**What to do**: From the records below, copy out exactly the lines from the one containing "ID-79: none -> present" to the one containing "T-10, owner: Silvia Serra -> Lea Albrecht", both included. Add nothing else.

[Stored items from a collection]
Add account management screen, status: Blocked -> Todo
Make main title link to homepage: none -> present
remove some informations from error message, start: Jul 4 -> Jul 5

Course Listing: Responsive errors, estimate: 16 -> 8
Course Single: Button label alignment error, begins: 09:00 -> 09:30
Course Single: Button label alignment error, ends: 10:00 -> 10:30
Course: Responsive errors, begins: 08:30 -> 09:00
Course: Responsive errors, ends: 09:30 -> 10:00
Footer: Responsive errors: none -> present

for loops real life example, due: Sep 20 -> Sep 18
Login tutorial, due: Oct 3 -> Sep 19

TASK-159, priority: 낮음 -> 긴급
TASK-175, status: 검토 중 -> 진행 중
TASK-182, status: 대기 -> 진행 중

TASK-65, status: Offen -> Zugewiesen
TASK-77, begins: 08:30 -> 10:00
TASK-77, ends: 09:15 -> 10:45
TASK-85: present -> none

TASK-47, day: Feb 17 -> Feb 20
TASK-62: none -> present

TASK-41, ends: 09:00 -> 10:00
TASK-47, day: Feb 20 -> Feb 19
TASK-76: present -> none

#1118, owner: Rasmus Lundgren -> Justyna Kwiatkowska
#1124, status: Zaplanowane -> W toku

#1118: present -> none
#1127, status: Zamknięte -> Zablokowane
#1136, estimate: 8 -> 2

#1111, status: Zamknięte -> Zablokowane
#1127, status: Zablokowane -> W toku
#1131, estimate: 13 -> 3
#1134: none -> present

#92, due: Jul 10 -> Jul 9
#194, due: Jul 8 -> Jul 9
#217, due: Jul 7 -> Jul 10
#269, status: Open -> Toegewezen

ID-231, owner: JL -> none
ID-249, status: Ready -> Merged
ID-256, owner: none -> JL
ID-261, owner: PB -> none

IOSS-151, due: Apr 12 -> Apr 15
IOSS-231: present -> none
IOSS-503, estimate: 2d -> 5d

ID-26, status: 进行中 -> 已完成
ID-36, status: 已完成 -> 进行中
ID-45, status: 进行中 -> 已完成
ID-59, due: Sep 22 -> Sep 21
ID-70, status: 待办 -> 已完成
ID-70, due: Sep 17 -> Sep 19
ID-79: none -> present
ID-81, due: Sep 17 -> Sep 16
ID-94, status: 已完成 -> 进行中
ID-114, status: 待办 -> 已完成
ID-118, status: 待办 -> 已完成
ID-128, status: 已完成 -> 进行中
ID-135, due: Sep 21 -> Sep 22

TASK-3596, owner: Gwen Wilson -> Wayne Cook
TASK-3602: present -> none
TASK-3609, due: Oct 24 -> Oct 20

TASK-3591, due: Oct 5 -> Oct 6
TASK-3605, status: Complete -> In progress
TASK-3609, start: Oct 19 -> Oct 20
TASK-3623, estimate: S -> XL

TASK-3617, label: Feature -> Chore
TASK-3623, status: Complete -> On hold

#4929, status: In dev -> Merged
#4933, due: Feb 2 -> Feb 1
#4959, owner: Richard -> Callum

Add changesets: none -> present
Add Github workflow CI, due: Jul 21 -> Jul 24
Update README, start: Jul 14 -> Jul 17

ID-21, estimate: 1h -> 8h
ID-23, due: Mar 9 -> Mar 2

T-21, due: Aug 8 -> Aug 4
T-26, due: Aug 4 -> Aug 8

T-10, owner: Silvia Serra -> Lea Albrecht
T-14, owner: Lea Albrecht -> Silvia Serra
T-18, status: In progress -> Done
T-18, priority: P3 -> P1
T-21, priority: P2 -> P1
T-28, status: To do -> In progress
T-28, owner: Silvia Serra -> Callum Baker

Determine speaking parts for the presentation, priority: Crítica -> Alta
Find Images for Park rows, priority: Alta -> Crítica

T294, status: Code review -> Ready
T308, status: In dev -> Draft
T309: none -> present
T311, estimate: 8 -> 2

**Reply to the exercise**:
ID-79: none -> present
ID-81, due: Sep 17 -> Sep 16
ID-94, status: 已完成 -> 进行中
ID-114, status: 待办 -> 已完成
ID-118, status: 待办 -> 已完成
ID-128, status: 已完成 -> 进行中
ID-135, due: Sep 21 -> Sep 22

TASK-3596, owner: Gwen Wilson -> Wayne Cook
TASK-3602: present -> none
TASK-3609, due: Oct 24 -> Oct 20

TASK-3591, due: Oct 5 -> Oct 6
TASK-3605, status: Complete -> In progress
TASK-3609, start: Oct 19 -> Oct 20
TASK-3623, estimate: S -> XL

TASK-3617, label: Feature -> Chore
TASK-3623, status: Complete -> On hold

#4929, status: In dev -> Merged
#4933, due: Feb 2 -> Feb 1
#4959, owner: Richard -> Callum

Add changesets: none -> present
Add Github workflow CI, due: Jul 21 -> Jul 24
Update README, start: Jul 14 -> Jul 17

ID-21, estimate: 1h -> 8h
ID-23, due: Mar 9 -> Mar 2

T-21, due: Aug 8 -> Aug 4
T-26, due: Aug 4 -> Aug 8

T-10, owner: Silvia Serra -> Lea Albrecht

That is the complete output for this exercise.